Data extracts -
————————

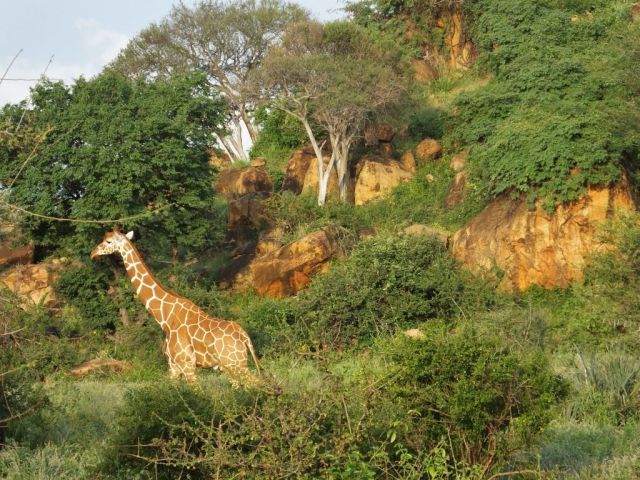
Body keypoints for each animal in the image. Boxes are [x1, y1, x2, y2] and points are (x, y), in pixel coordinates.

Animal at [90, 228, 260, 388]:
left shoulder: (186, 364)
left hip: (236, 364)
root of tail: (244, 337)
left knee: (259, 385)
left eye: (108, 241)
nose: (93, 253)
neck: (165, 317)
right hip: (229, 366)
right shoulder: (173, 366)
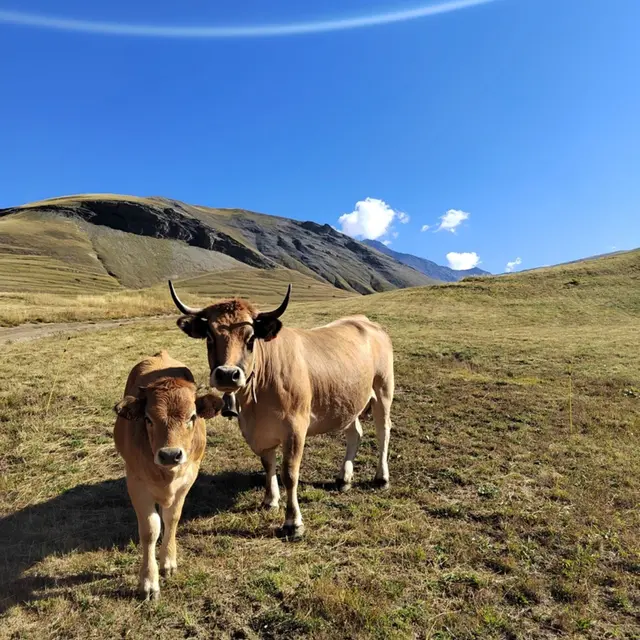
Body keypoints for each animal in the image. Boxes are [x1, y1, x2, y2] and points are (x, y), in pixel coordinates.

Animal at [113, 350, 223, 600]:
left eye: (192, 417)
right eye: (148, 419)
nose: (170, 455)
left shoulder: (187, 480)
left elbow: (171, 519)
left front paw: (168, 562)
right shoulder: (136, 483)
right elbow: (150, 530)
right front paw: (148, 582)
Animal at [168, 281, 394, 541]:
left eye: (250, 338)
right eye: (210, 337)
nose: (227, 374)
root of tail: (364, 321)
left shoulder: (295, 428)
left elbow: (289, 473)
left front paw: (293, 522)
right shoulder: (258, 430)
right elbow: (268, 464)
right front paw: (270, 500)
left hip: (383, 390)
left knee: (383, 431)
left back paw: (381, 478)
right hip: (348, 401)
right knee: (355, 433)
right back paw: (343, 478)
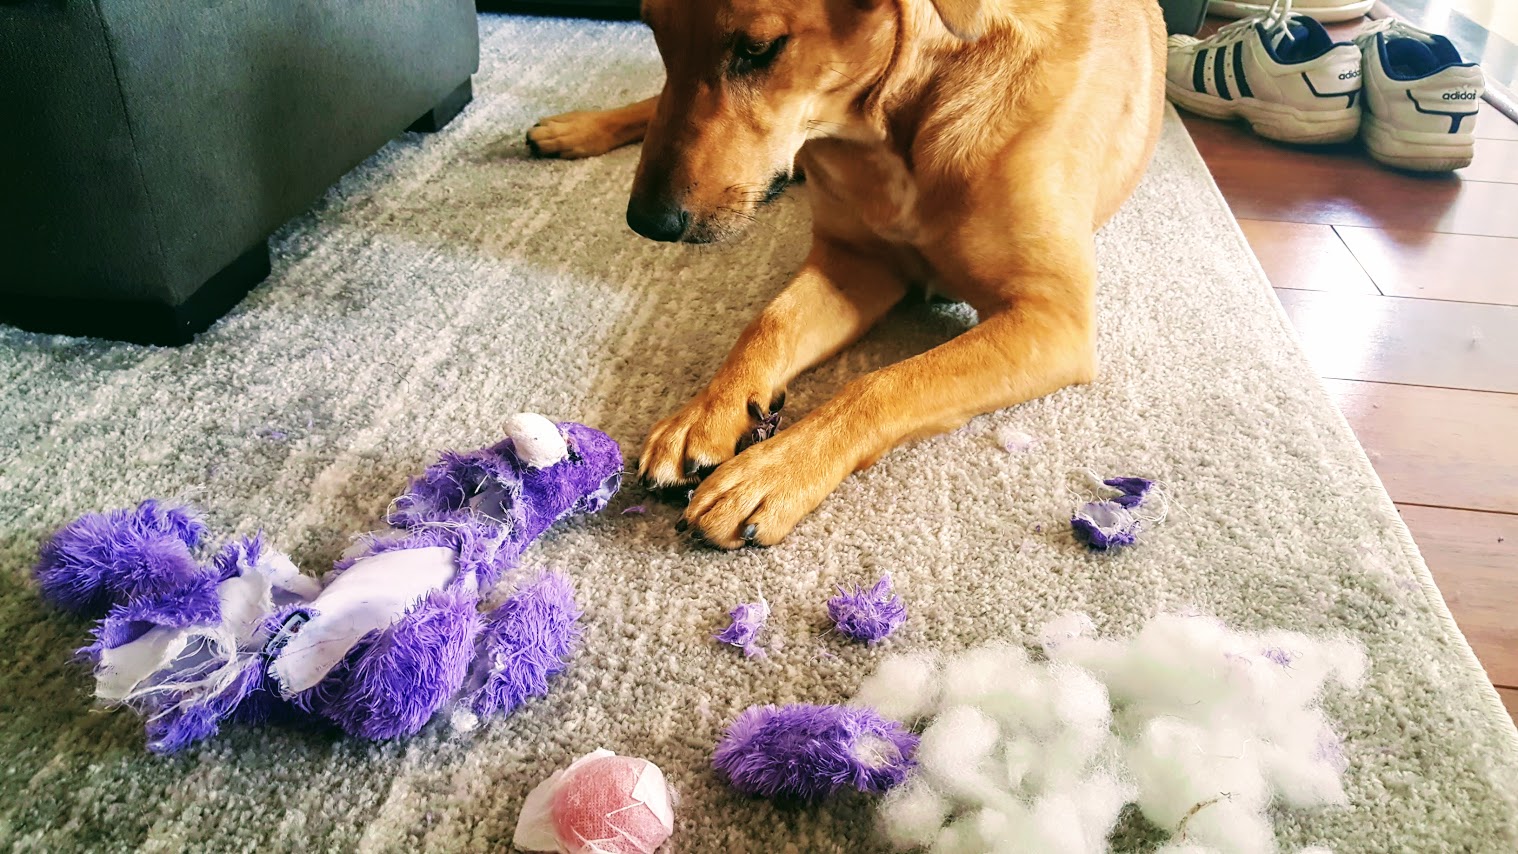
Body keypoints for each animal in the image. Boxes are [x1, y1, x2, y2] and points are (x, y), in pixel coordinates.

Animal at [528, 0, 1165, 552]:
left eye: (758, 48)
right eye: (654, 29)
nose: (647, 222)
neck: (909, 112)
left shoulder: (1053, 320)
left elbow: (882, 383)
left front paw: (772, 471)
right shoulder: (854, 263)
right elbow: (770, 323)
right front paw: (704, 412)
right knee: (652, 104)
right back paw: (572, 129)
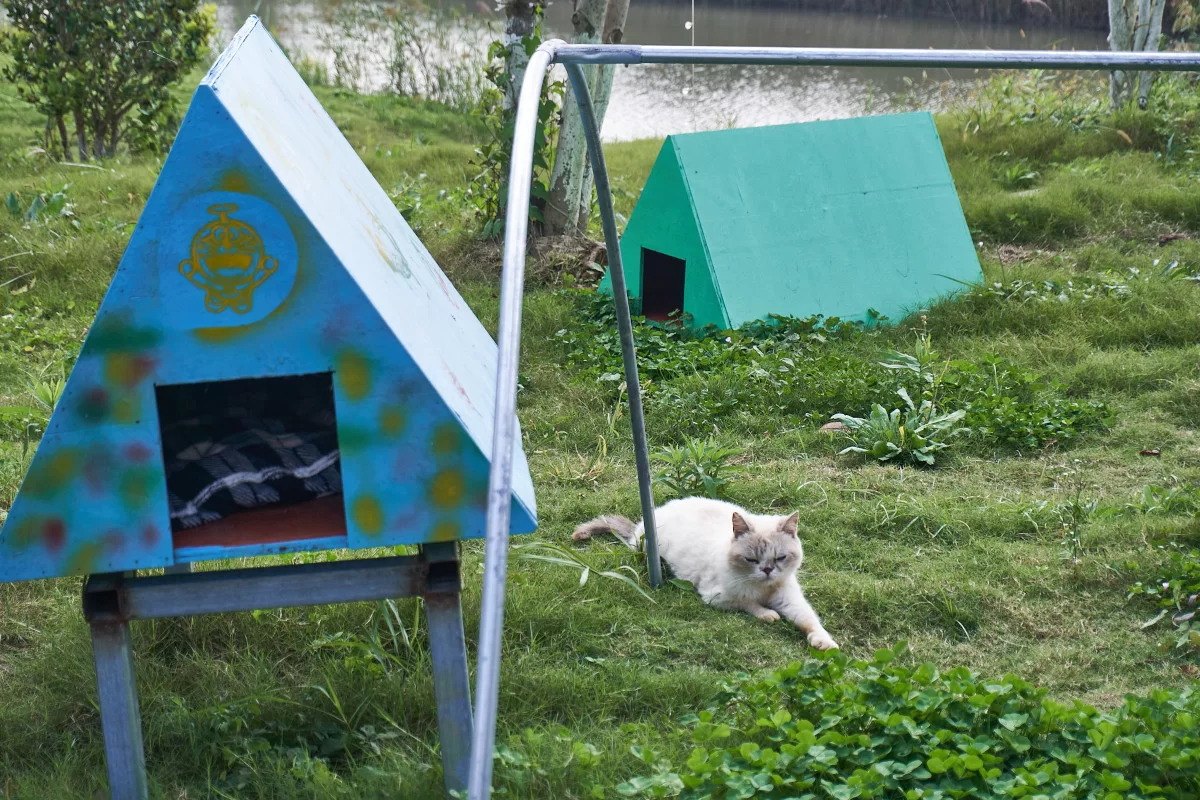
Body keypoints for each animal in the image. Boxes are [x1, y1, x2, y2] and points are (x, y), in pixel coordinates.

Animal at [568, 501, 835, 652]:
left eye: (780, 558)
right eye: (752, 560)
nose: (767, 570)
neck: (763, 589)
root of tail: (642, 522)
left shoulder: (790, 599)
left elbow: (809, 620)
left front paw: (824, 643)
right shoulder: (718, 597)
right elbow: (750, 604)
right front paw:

————————

What is required - Each line of the data must be restated exactly, and the pictures must be left out.

Response to this task -
Body keypoints for each animal in the image. Boxes are [x1, y1, x2, y2] and points are (x, y), in pixel coordinates.

Animal at [90, 228, 260, 388]:
left shoulder: (186, 364)
left hip: (236, 364)
root of tail: (244, 337)
left knee: (259, 385)
left eye: (108, 241)
nose: (93, 253)
neck: (165, 317)
right hip: (229, 366)
right shoulder: (173, 366)
Body keypoints for each animal in the image. Boxes are [x1, y1, x2, y2] and points are (x, y), in pixel coordinates.

Animal at [113, 350, 223, 600]:
left eye: (192, 417)
right eye: (148, 419)
nose: (170, 455)
left shoulder: (187, 480)
left elbow: (171, 519)
left front paw: (168, 562)
right shoulder: (136, 483)
right elbow: (150, 530)
right front paw: (148, 582)
Animal at [168, 281, 394, 541]:
left eye: (250, 338)
right eye: (210, 337)
nose: (227, 374)
root of tail: (364, 321)
left shoulder: (295, 428)
left elbow: (289, 473)
left front paw: (293, 522)
right shoulder: (258, 430)
right elbow: (268, 464)
right front paw: (270, 500)
left hip: (383, 390)
left knee: (383, 431)
left back paw: (381, 478)
right hip: (348, 401)
right knee: (355, 433)
right back paw: (343, 478)
Body keypoints for each animal in the image. Boxes are [x1, y1, x2, y2] and points are (x, y), in pixel coordinates.

Animal at [528, 0, 1165, 552]:
left eye: (758, 48)
right eye: (654, 29)
nose: (647, 222)
neck: (909, 112)
left shoulder: (1053, 320)
left elbow: (882, 383)
left front paw: (772, 471)
right shoulder: (854, 263)
right elbow: (770, 323)
right front paw: (704, 412)
right knee: (652, 104)
right back paw: (572, 129)
Body keypoints for each animal in the image. Boxes are [x1, y1, x2, y2] and points are (x, y), in pixel coordinates.

Animal at [568, 501, 835, 652]:
left eye: (780, 558)
right eye: (752, 560)
nose: (767, 570)
neck: (763, 589)
root of tail: (642, 522)
left shoulder: (790, 599)
left elbow: (809, 620)
left front paw: (824, 643)
right shoulder: (718, 597)
right elbow: (750, 604)
right front paw:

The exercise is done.